By now, it does appear that, for a variety of reasons, opposition to wind power in some political quarters is entrenched. The anti-wind movement looks very much like the anti-nuclear movement, and given that the anti-nuclear movement has persisted for decades despite not having any basis for their objections, a similar thing should be expected for the anti-wind movement. It is not clear to me how much of a problem for the wind industry this will be. I would note that hydraulic fracturing has also been subject to intense political opposition, yet it has thrived in the United States. As Jack Devanney argues, of the reasons that nuclear power struggles, activist opposition is the least of the industry’s problems.
Despite some exaggerated headlines, my assessment is that offshore wind is doing fine, and what we are seeing now is not a failure of the industry, but rather a recalibration of unrealistic expectations. Despite its apparent favor, offshore wind has not been treated well by the U.S. government, with unrealistic projections and goals from the Department of Energy and protectionist measures that hurt the industry’s development. If offshore wind is to best thrive, it will thrive with non-prescriptive goals, such as a price on carbon; a free market that lets the best technologies rise to the top; and a rejection of populist scaremongering.
It is not clear that, in a competitive market, offshore wind will actually thrive. There are many promising energy technologies on the horizon and on the market today, such as various forms of solar power, enhanced geothermal, and maybe methane hydrates, which is a topic that I would like to explore later on. Compared to these, offshore wind also has the advantage of a very high resource base, but for all the public support, it is not clear that the cost will fall to a level needed to make offshore wind competitive.
Quick Hits
After signing the Civil Rights Act of 1964, Lyndon Johnson proverbially said, “We’ve lost the south for a generation”. Whether Johnson actually said this is one thing, but as Zaid Jalani documents on Twitter, this assessment simply isn’t true. Democrats continued to thrive in the South electorally well into the 1980s and 1990s. The anecdote is supposed to convey the “truth” that white Southerners are racist and would not countenance a political party that would support civil rights.
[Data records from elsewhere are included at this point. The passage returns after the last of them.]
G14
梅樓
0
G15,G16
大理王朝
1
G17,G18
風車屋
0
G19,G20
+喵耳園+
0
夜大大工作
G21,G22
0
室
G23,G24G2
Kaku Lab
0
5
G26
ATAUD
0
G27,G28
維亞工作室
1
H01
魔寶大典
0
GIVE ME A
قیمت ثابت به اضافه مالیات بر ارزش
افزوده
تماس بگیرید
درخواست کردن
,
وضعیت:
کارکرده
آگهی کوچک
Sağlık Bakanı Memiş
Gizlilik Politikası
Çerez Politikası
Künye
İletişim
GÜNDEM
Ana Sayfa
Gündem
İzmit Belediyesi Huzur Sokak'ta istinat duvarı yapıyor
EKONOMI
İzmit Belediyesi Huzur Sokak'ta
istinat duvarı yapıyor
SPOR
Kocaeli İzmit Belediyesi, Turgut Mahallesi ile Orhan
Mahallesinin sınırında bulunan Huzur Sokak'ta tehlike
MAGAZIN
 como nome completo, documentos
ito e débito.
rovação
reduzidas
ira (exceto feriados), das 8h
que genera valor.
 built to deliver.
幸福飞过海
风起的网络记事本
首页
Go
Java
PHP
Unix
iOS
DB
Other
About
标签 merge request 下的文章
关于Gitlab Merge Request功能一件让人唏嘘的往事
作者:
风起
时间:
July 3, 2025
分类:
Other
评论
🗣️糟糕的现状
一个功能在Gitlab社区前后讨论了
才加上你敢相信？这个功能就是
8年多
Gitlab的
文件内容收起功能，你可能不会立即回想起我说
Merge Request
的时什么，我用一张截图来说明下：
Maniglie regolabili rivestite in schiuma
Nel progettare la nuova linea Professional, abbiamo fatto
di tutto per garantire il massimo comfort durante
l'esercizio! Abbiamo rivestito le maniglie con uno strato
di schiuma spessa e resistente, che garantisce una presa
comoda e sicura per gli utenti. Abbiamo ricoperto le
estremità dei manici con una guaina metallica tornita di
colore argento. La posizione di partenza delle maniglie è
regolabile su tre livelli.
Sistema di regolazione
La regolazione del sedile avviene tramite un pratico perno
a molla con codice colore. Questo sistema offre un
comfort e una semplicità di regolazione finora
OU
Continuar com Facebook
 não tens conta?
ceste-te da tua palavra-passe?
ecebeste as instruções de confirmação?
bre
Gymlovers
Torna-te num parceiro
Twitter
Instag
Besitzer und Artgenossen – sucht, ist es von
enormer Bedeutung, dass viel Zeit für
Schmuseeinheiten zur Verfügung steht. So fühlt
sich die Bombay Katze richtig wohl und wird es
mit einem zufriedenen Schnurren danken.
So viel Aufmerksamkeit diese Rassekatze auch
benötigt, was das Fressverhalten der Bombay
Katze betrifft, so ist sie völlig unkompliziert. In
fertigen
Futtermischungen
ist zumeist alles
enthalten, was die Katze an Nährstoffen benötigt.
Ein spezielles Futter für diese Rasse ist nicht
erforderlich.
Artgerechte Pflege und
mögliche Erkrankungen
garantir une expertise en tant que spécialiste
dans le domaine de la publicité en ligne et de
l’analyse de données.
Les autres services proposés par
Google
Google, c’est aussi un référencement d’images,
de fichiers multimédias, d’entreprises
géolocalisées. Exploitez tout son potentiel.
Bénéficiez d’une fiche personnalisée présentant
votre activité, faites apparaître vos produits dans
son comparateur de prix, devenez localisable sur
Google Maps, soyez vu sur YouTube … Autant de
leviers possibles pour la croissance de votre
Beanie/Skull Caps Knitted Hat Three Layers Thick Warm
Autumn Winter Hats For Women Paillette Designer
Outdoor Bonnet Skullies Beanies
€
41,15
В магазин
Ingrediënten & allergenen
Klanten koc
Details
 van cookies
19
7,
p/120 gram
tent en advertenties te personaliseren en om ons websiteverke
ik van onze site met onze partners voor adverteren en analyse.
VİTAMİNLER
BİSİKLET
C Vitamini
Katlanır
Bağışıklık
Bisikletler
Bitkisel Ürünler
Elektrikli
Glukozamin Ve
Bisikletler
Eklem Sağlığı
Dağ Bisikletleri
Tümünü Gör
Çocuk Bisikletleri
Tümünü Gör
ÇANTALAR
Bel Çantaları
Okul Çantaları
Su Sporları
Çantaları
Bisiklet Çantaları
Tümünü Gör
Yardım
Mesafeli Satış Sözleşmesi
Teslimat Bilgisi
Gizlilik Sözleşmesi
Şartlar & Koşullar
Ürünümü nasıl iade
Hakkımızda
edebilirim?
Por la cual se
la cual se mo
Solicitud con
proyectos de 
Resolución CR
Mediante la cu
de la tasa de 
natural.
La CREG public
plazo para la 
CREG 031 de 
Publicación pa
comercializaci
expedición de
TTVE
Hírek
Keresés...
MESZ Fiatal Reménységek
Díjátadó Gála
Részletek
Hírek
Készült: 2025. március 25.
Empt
On Cipher, a clean energy publication, there is an article entitled, “How we can fix the electrician shortage”. I’m sorry to pick on this article, but I am triggered, having written a piece challenging the idea that there exists any such shortage. The Cipher piece does not bring any compelling evidence to the table; it seems to assume that “everyone knows” there is a labor shortage in the trades, and so there is no need to argue this. The idea of a labor shortage in the trades is one of these ideas that has gotten calcified as common wisdom despite the evidence being flimsy at best, a bit like that a housing bubble occurred prior to the 2008 financial panic, or Iraqi weapons of mass destruction.
The YouTuber NeverKnowsBest made a fun video about bad video games and our perception of them, if you have an hour and a half to burn.
The fundamental problem for offshore wind is costs equivalent to what we should be able to build nuclear for, without actually being firm.
Current US costs seem to be at bad FOAK nuclear costs even!